--- WHAT TO DO ---
Make an exact transcript of the lines in the data below, starting with the one containing "επεξεργαστή Intel Core" and going on through the one containing "(391) 2 88 88 75", with both included and the pictures left out.

#### RECORDS PROVIDED

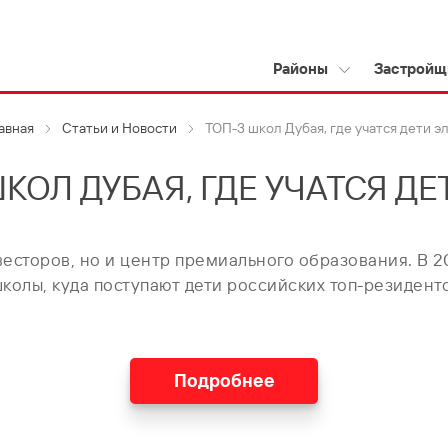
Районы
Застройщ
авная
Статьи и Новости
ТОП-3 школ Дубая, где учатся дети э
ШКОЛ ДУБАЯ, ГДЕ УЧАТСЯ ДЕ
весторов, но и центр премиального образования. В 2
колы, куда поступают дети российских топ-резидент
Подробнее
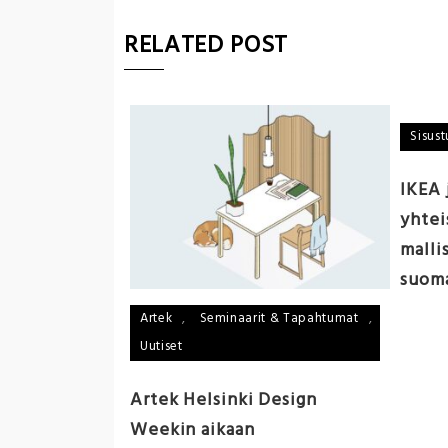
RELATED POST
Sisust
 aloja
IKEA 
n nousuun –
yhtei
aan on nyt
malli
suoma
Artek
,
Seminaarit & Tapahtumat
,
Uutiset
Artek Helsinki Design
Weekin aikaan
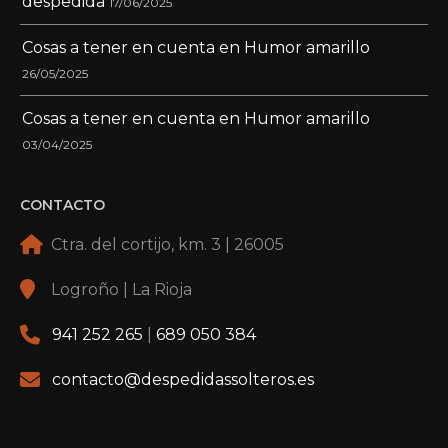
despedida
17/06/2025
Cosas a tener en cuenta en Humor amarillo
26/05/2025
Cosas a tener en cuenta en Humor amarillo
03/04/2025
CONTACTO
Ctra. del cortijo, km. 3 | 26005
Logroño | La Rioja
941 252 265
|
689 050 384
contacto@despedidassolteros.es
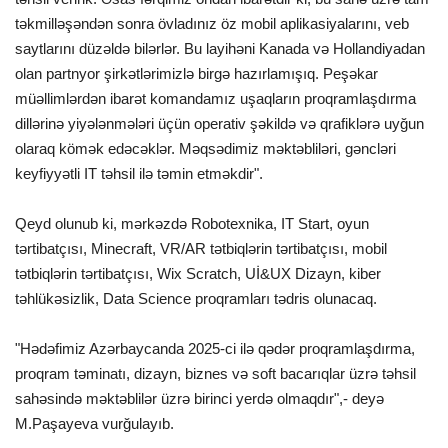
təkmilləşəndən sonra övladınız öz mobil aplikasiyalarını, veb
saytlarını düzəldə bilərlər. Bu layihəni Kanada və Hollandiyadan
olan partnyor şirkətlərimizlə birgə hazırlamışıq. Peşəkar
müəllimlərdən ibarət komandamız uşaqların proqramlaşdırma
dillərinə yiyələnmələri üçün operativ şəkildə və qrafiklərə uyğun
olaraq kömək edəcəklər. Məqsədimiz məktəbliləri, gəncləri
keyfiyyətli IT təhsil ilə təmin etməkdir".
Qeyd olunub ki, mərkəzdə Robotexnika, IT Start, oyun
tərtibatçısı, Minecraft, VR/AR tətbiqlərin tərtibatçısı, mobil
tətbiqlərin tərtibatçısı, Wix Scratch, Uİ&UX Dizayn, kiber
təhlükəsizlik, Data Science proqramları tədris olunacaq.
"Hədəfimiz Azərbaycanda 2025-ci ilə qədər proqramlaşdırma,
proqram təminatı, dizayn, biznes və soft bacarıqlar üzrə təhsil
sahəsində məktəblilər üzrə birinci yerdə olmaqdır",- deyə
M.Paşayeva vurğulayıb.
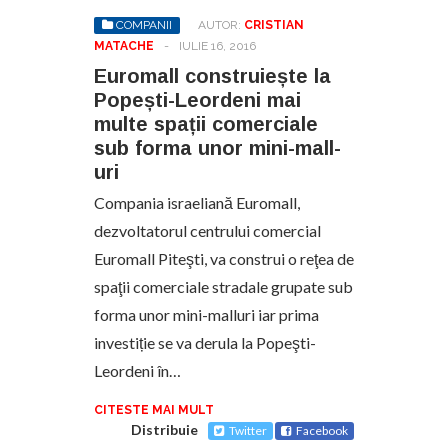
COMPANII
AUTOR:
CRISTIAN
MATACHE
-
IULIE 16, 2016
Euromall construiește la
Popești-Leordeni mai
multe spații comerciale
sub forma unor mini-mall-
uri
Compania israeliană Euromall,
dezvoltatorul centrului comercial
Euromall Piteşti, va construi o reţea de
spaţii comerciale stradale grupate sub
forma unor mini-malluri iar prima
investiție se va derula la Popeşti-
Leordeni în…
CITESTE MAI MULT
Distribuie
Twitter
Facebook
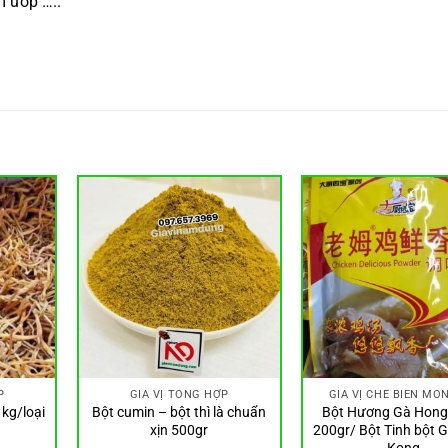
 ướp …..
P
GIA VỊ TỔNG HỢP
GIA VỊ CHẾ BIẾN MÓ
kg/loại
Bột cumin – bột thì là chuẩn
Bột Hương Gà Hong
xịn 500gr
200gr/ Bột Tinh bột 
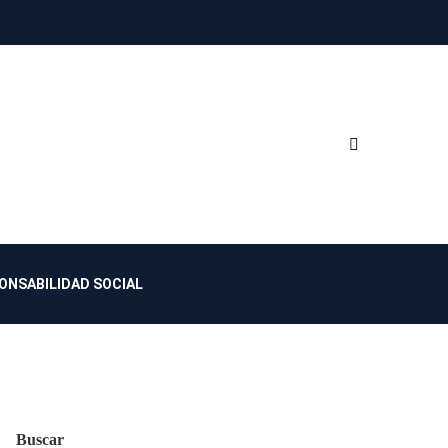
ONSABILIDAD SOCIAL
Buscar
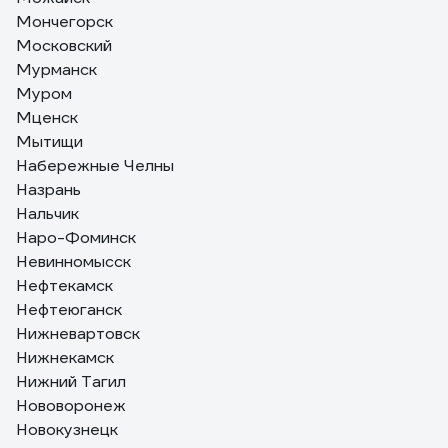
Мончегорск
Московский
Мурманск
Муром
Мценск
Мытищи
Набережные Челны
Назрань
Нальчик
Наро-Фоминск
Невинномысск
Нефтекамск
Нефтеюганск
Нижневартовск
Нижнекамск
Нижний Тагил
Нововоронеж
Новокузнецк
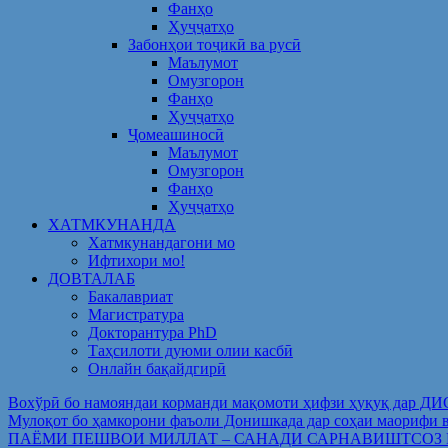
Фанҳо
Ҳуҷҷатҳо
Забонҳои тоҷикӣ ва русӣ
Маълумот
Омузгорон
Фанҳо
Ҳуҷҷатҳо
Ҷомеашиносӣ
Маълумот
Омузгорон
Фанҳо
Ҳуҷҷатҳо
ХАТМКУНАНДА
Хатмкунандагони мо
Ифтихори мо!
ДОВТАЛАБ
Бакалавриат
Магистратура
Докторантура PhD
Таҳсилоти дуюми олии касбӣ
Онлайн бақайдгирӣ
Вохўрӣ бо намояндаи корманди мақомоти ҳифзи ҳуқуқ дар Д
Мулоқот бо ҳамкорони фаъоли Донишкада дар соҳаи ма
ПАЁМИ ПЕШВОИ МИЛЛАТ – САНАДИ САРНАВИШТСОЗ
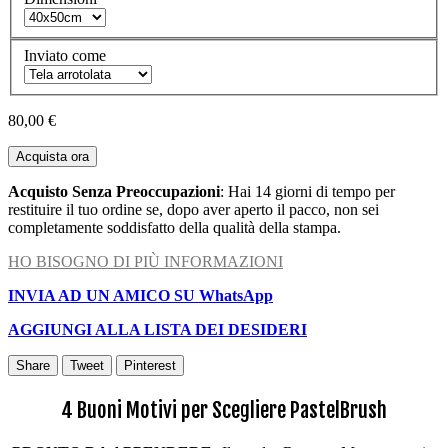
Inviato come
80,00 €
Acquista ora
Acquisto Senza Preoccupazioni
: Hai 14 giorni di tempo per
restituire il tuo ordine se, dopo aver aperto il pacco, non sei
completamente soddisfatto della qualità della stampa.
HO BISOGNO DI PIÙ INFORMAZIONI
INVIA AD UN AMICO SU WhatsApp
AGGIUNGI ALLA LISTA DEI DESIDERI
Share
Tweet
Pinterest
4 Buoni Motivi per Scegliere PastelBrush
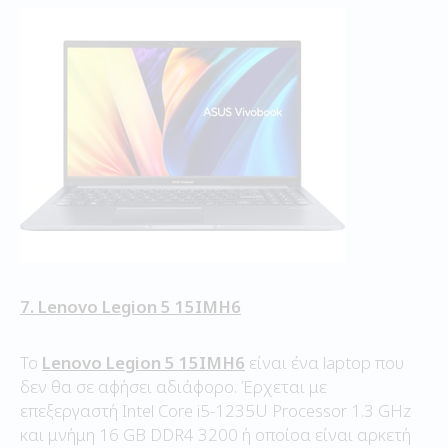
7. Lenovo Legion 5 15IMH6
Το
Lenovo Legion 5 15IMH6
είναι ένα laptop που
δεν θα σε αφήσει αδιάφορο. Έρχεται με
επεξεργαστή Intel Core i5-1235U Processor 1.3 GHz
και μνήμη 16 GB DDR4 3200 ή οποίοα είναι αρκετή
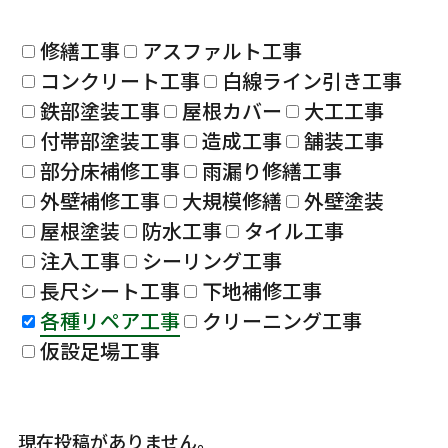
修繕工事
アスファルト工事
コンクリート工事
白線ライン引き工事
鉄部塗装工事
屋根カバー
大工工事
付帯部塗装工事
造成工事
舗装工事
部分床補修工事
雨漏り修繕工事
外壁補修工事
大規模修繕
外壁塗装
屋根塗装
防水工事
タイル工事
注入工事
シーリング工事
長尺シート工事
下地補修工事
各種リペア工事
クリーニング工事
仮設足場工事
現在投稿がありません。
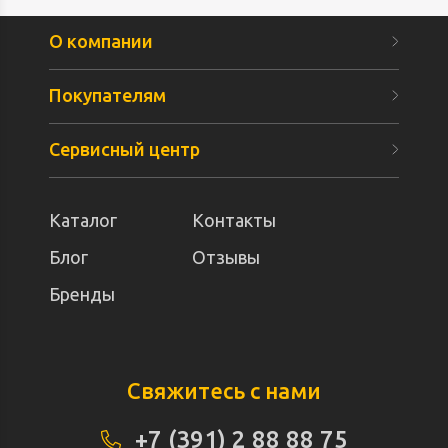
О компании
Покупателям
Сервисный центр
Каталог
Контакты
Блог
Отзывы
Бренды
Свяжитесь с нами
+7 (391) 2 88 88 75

########
#### RECORDS PROVIDED

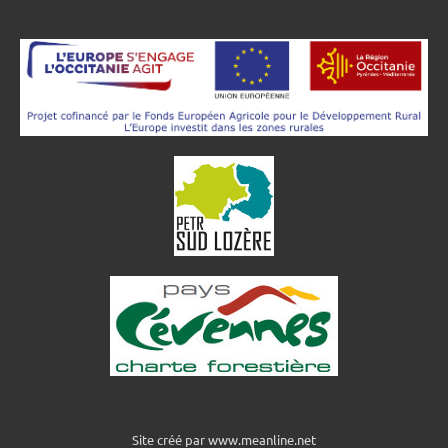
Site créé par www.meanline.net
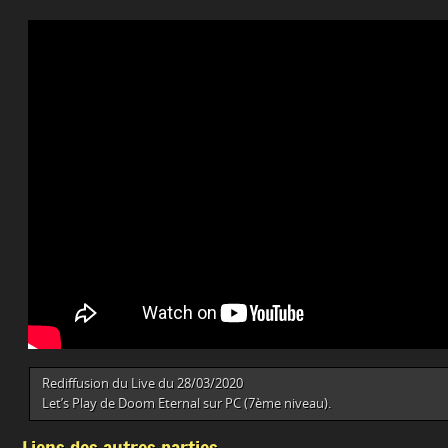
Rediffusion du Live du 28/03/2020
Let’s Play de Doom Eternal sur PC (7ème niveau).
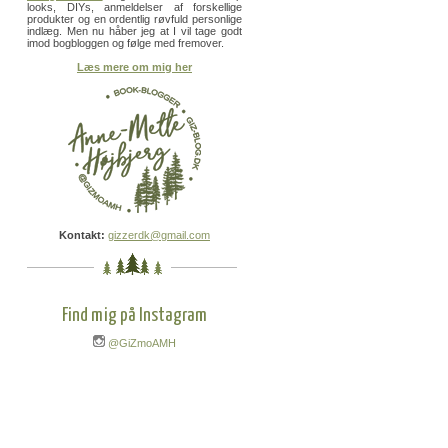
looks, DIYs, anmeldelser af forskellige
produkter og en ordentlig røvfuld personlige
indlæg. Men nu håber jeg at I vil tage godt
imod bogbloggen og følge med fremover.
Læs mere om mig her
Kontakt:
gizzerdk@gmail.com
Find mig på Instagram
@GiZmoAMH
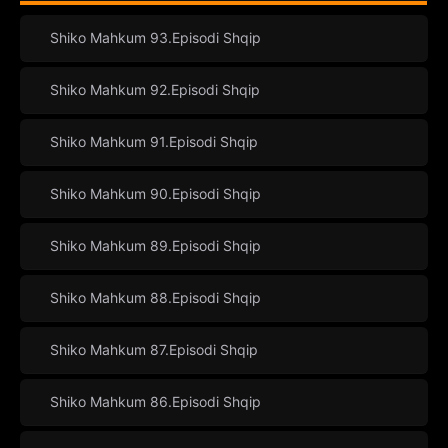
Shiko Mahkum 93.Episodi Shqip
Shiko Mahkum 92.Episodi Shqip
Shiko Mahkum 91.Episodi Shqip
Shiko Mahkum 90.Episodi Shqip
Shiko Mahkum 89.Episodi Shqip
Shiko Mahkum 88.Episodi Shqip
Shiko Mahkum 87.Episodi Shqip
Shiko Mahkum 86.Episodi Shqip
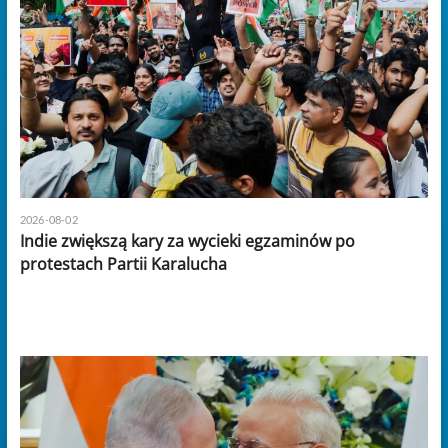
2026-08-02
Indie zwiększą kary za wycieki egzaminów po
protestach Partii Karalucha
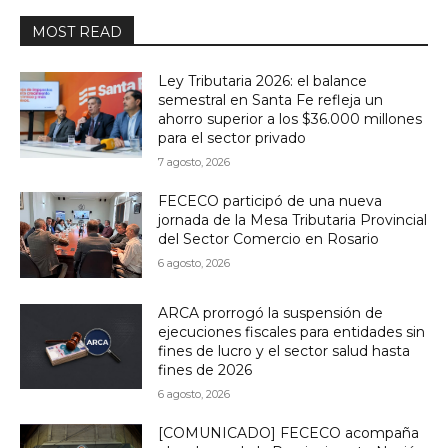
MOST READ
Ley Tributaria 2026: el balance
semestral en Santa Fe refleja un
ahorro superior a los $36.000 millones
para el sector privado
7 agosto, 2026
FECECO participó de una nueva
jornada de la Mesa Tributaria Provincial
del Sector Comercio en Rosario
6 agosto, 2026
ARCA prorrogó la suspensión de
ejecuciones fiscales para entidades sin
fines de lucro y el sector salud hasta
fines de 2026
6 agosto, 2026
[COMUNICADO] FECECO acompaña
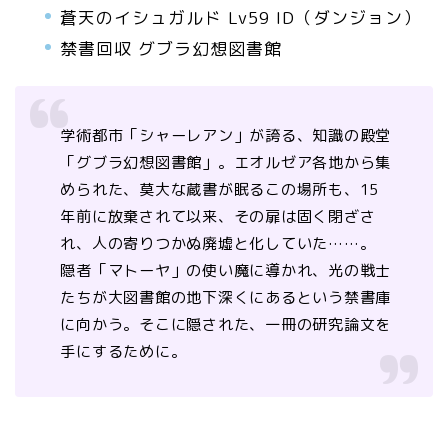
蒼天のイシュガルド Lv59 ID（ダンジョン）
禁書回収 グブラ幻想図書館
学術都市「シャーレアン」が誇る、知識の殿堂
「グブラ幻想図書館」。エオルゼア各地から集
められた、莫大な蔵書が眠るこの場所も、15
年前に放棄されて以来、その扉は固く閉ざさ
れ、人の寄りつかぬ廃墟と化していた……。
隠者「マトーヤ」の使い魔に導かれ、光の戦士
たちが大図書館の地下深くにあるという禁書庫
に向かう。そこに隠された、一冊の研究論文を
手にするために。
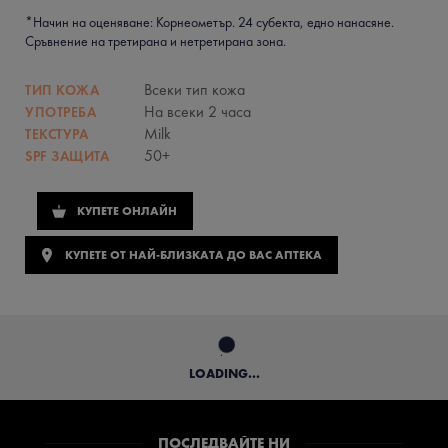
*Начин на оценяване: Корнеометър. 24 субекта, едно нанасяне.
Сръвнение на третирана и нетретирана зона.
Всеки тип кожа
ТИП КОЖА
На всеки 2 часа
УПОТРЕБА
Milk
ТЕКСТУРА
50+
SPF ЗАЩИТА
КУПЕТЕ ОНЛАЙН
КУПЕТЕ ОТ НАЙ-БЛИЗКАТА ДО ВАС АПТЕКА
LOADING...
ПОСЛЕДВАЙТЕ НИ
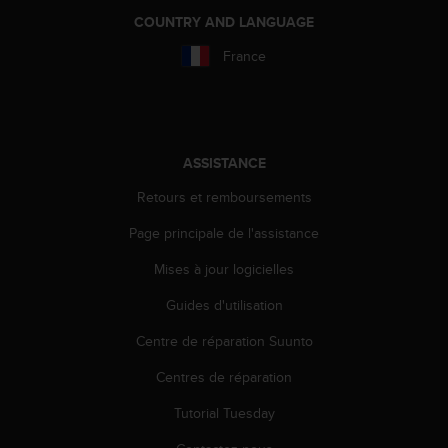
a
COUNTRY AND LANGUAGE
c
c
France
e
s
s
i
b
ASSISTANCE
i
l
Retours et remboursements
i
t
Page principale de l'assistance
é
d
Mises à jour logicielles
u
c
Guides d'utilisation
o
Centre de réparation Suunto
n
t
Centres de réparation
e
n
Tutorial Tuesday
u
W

########
#### RECORDS PROVIDED

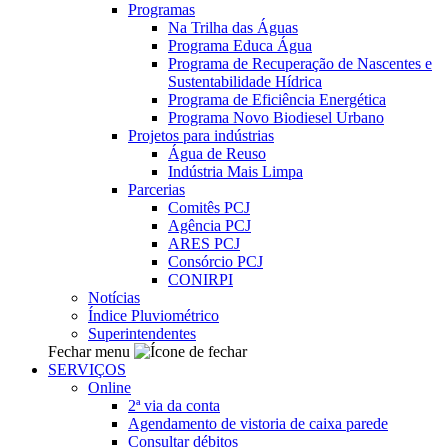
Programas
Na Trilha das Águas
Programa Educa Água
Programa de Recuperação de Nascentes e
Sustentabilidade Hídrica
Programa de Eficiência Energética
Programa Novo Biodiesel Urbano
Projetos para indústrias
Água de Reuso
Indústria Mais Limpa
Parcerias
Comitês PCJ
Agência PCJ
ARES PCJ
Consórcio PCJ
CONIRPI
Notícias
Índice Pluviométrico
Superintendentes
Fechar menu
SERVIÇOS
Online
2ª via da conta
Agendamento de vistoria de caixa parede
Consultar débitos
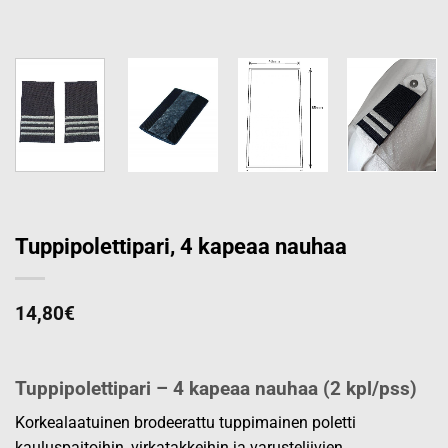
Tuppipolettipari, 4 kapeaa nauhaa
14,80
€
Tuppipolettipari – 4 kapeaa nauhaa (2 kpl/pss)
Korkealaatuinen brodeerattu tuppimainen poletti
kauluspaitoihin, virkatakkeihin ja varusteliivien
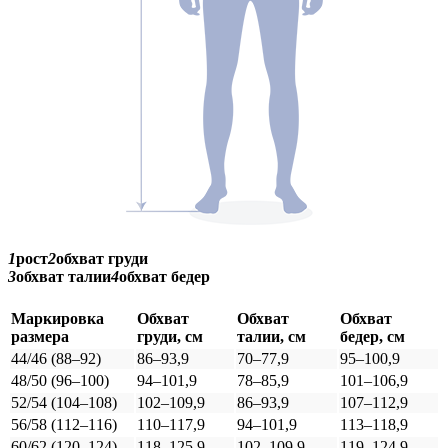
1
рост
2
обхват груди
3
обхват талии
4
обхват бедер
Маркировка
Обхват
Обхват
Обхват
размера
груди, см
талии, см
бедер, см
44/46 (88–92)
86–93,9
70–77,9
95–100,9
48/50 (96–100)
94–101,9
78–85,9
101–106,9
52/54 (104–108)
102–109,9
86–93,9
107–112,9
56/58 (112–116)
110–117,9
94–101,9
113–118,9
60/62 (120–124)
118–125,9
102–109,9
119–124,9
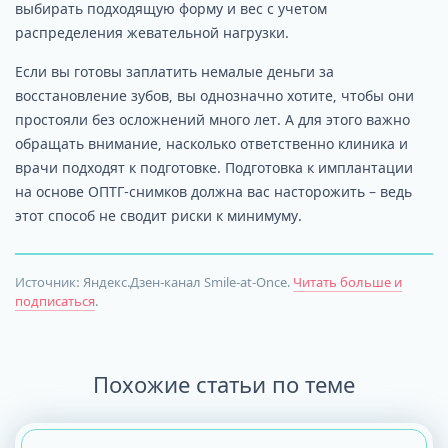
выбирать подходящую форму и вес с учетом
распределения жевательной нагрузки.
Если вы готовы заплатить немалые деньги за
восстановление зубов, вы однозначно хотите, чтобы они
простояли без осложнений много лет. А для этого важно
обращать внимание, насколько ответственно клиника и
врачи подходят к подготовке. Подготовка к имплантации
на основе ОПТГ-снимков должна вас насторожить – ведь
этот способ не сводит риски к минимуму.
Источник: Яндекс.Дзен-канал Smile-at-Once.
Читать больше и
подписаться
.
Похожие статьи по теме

########

--- OUTPUT FOR THIS EXERCISE ---
επεξεργαστή Intel Core i5-1235U Processor 1.3 GHz
και μνήμη 16 GB DDR4 3200 ή οποίοα είναι αρκετή
修繕工事
アスファルト工事
コンクリート工事
白線ライン引き工事
鉄部塗装工事
屋根カバー
大工工事
付帯部塗装工事
造成工事
舗装工事
部分床補修工事
雨漏り修繕工事
外壁補修工事
大規模修繕
外壁塗装
屋根塗装
防水工事
タイル工事
注入工事
シーリング工事
長尺シート工事
下地補修工事
各種リペア工事
クリーニング工事
仮設足場工事
現在投稿がありません。
О компании
Покупателям
Сервисный центр
Каталог
Контакты
Блог
Отзывы
Бренды
Свяжитесь с нами
+7 (391) 2 88 88 75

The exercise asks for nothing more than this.